Este texto vai acabar falando mais de mim do que do filme, mas enfim, vamos lá.
Vi Vitalina Varela em uma sessão às sete e meia da noite de um sábado, no IMS-SP. Além de mim, havia somente mais uma pessoa, que devia ter a minha idade; no entanto, é só isso que sei, pois ele se sentou nos fundos e eu, na segunda fileira, e não prestei mais atenção para meu “colega” de sala.

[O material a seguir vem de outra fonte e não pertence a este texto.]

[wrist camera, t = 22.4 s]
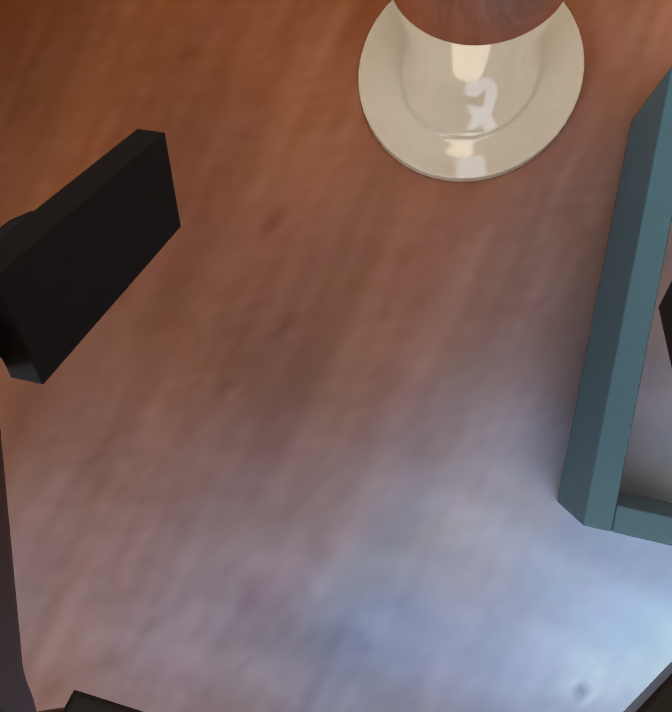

Isto contribuiu para a sensação de estar vendo o filme sozinho, com uma ambientação parecida como a que seria se estivesse assistindo em minha casa, só que mais imersiva.
Agora, uma confissão: este foi o primeiro filme de Pedro Costa que vi (o que é uma das minhas quinhentas lacunas que tenho com cinema, e não foi por falta de oportunidades e vontades, apenas o fato de Vitalina Varela ser o primeiro filme do Costa que estreou no famigerado circuito comercial brasileiro ter sido uma coincidência para começar a preencher tal lacuna). Assim, esta entrada pelo universo criado pelo diretor foi bem forte, o bastante para querer voltar a ele e explorar com mais dedicação suas raízes e bifurcações.
O que mais me chamou a atenção em Vitalina Varela é que trata-se de uma obra que conecta-se ao espectador pelos sentidos: a visão (é um filme de escuridão forte a penetrar por todos os planos, modificando e desenhando o espaço e criando molduras e cenas dentro de cenas; mas também de cores expressivas: as cadeiras de mesa de cozinha da igreja às moscas, as roupas de trabalho e as embalagens de produtos de limpeza ou alimentação, o branco dos olhos de Vitalina), a audição (o som de uma vizinhança aparecendo pelo extracampo contrastando com o motor de um avião ou uma garrafa a ser chutada, surgindo como uma explosão, agressivos), até mesmo o tato (quase que pode ser sentida a textura irregular das paredes da casa incompleta do falecido marido de Vitalina, conforme percorre-se aqueles cômodos vazios).
Além disso, me parece ser raro um diretor de cinema que, em 2022, reivindica a relevância de Murnau e de John Ford; e que, ao mesmo tempo, tem a consciência que o mundo que está narrando é um mundo que só pode ser filmado agora, no presente trágico em que se vive.